Jim Britt (April 11, 1910 — December 31, 1980) was an American sportscaster who broadcast Major League Baseball games in Boston, Massachusetts, and Cleveland, Ohio, during the 1940s and 1950s. On June 15, 1948, Britt was at the microphone on WBZ-TV for the first live telecast of a Major League game in New England, as the Boston Braves defeated the Chicago Cubs, 6–3, at Braves Field.
==Boston Braves and Red Sox==
From 1940 through 1950, with time out for United States Navy service in World War II, Britt was the voice of both the National League Boston Braves and the American League Boston Red Sox, as the two teams broadcast home games only and shared announcers and flagship stations.

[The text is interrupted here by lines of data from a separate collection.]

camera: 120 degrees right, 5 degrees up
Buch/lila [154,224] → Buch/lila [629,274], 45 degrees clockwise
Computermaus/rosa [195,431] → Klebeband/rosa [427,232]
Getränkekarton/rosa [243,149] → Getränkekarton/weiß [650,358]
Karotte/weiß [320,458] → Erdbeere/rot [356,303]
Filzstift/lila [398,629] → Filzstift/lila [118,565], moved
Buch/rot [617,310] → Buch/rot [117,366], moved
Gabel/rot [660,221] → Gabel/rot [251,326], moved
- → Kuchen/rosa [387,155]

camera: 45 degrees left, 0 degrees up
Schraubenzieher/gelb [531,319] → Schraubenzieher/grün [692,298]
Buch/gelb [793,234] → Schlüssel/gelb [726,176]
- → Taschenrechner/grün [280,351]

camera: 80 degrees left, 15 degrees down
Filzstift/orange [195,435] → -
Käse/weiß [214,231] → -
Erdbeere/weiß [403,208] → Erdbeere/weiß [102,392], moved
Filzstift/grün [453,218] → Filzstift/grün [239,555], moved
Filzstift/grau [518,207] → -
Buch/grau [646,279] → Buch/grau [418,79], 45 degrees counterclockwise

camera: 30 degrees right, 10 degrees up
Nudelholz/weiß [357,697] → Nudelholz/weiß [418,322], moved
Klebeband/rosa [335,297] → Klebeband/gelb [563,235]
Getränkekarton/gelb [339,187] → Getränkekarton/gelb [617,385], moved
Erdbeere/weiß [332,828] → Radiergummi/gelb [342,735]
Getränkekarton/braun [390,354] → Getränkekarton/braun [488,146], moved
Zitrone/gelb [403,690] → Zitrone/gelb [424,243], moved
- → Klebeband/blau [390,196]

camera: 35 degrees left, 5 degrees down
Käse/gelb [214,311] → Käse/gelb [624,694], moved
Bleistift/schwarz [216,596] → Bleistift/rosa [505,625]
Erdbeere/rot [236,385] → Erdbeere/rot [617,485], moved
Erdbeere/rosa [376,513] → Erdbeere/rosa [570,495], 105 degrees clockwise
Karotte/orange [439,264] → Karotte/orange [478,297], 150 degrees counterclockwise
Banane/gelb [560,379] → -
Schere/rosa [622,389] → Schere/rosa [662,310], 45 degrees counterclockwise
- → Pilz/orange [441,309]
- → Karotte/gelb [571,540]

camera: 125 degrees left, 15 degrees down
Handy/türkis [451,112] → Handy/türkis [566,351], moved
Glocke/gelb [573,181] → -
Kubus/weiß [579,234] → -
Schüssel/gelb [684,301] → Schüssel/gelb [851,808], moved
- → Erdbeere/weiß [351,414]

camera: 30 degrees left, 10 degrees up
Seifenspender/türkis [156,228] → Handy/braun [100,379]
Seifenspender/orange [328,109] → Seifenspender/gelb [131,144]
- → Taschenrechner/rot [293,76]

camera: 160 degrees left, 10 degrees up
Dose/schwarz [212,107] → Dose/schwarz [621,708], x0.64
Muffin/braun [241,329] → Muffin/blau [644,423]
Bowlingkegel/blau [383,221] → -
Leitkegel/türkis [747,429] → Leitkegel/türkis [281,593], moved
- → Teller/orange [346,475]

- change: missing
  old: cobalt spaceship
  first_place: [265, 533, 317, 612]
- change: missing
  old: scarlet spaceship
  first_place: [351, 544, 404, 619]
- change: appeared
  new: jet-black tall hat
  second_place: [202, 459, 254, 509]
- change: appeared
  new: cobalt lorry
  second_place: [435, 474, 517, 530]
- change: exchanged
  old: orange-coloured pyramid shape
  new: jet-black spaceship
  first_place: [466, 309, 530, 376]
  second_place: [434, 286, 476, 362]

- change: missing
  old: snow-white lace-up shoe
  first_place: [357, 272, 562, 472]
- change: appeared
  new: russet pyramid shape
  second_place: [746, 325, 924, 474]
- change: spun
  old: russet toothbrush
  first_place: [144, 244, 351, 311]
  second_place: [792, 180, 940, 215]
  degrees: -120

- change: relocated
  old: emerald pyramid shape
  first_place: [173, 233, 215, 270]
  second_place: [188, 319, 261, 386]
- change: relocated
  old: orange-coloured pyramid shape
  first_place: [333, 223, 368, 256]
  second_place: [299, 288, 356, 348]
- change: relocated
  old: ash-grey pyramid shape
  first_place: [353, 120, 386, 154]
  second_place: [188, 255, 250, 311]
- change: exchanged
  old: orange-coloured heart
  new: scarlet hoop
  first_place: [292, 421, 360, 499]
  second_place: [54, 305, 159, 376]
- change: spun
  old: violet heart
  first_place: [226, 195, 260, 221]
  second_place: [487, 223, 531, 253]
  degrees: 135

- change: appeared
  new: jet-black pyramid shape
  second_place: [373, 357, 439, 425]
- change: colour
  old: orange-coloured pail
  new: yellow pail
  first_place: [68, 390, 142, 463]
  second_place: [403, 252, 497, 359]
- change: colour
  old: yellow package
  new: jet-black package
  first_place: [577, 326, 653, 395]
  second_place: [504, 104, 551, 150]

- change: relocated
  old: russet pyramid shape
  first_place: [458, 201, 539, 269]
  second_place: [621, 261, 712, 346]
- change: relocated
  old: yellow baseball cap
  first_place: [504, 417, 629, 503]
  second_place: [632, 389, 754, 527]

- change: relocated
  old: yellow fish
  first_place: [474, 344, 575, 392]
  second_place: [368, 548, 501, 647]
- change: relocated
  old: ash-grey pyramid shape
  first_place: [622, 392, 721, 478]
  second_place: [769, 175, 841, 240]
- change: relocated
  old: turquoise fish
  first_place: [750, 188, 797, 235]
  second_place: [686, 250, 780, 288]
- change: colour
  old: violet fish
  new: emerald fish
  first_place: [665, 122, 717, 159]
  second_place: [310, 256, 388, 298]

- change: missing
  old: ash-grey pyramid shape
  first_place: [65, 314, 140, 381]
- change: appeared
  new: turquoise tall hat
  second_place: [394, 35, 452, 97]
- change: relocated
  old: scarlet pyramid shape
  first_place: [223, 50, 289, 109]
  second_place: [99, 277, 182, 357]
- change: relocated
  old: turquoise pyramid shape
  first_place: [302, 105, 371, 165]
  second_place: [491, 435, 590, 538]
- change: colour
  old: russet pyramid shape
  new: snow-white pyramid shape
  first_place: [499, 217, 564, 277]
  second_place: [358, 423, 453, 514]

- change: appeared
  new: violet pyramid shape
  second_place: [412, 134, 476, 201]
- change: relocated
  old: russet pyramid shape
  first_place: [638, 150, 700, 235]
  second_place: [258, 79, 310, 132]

Because the MLB schedules were then arranged so that the two Boston clubs were never home at the same time, there were no schedule conflicts. As such, Britt was the voice of two pennant-winning clubs, the 1946 Red Sox and the 1948 Braves. At the close of the 1950 season, that co-operative arrangement ended and each team decided to air a full schedule of 154 games, home and away. Britt chose to stay with the Braves, and the Red Sox were left to look for their own lead announcer.
As fate would have it, the Sox would hire the "second banana" for the New York Yankees — a Mel Allen protégé named Curt Gowdy — who would be the voice of the Red Sox for 15 years before moving on to NBC's ''Game of the Week'' and a place in the Baseball Hall of Fame as a Ford C. Frick Award winner. Meanwhile, the Braves' attendance fell disastrously in 1951 and 1952, and the club moved to Milwaukee during 1953 spring training.